Figure 8—figure supplement 1.. CP110 localizes to satellites in a CEP290-dependent manner.

(A, B) Cycling wild-type and PCM1^−/− RPE1 cells immunostained for CEP290 (yellow), PCM1 (cyan), and CP110 (magenta). (C) Cycling wild-type RPE1 cell stained for Centrin2 (centrioles, CETN2, yellow), PCM1 (cyan), and CEP97 (magenta). (D) Wild-type RPE1 cells transfected with control (siGL2) or CEP290 siRNA immunostained for CEP290 (yellow), PCM1 (cyan), and CP110 (magenta). (E) Immunoblot of lysates from asynchronous and synchronized wild-type and PCM1^−/− RPE1 cells blotted for CP110 and α-tubulin loading control. Scale bars: 2 μm.

Figure 9.. Centriolar satellites remodel centrioles to promote ciliogenesis.

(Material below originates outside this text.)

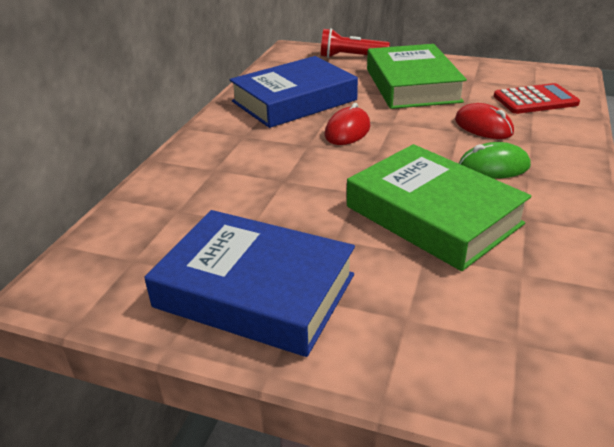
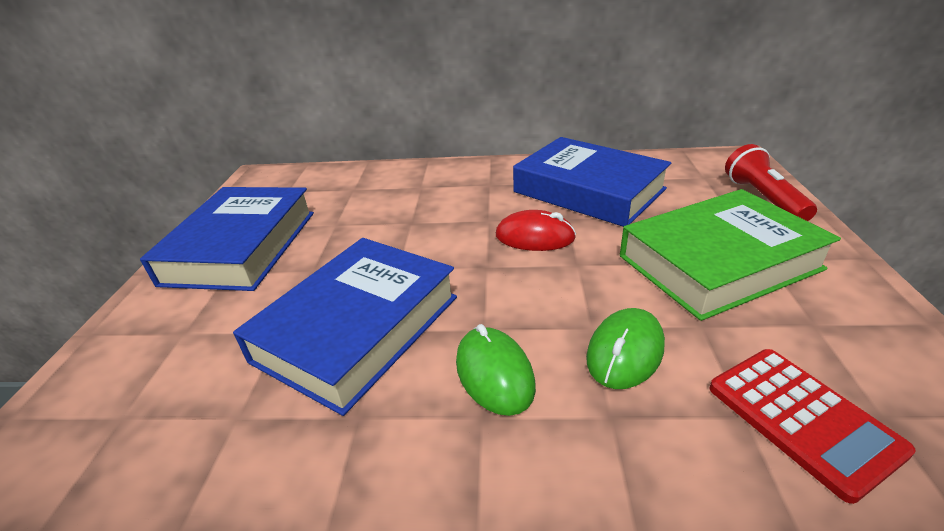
camera: 75 degrees right, 0 degrees up
(433, 215) = (358, 328): green book -> blue book
(483, 126) = (625, 352): red mouse -> green mouse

(A) PCM1 (cyan) scaffolds centriolar satellites, dynamic and heterogeneous condensates of centriolar proteins. During ciliogenesis, we propose that centriolar satellites remove, or wick away, CP110 and CEP97 from the mother centriole. Departure of CP110 and CEP97 is important for subsequent steps in ciliogenesis, including centriolar vesicle formation, transition zone formation, and IFT recruitment. (B) In the absence of PCM1 and centriolar satellites, CP110 and CEP97 are not efficiently removed during ciliogenesis, disrupting subsequent steps, impeding ciliogenesis in a cell-type-specific way and leading to hydrocephaly and other ciliopathy-associated phenotypes.

Author response image 1.

(A) Wild-type and PCM1-/- RPE1 cells were transduced with scrambled (Scr) control or CP110 shRNAs (#1 and #2). Cells were serum starved for 24 h and immunostained with ARL13B (magenta) and FOP (yellow). (B) Immunoblotting showed that the two CP110 shRNAs reduced CP110 protein levels. (C) Quantification of ciliation frequency 24 h post serum deprivation after depletion of CP110. Bar graphs show means ± SEM. Two-way Anova: *** p < 0.001 and ns is not significant. n>100 cells from 2 replicates.